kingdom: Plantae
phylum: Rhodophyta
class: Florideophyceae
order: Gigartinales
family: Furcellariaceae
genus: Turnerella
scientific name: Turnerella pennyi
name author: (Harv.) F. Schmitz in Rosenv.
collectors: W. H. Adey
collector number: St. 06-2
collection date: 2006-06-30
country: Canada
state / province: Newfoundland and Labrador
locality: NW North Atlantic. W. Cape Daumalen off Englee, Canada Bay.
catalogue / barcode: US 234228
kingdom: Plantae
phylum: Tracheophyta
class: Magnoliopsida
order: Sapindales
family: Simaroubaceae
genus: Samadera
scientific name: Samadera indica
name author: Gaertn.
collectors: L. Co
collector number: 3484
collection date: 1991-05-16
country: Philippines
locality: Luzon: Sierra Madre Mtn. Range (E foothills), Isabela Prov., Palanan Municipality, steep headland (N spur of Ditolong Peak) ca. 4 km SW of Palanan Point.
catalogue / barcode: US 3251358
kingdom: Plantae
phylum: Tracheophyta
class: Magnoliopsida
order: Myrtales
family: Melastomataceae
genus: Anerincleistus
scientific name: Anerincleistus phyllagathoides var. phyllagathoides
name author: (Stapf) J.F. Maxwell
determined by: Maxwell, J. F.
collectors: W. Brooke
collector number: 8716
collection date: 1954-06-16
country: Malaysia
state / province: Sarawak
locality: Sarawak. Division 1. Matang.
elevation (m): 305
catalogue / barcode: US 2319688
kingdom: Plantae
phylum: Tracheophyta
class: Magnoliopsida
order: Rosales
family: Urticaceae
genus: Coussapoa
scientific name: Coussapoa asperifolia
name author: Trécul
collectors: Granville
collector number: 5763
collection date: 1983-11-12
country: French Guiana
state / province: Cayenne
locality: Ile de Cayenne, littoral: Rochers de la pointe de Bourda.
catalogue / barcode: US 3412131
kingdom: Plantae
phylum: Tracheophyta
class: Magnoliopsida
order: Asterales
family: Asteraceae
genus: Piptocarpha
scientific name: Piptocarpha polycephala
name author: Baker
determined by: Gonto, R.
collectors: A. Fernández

- _GIVEN EXERCISE_
Copy out each line of the records above that contains the string "number". Treat uppercase and lowercase as different, so match only lines where the case is the same.

- _WORKED SOLUTION_
collector number: St. 06-2
collector number: 3484
collector number: 8716
collector number: 5763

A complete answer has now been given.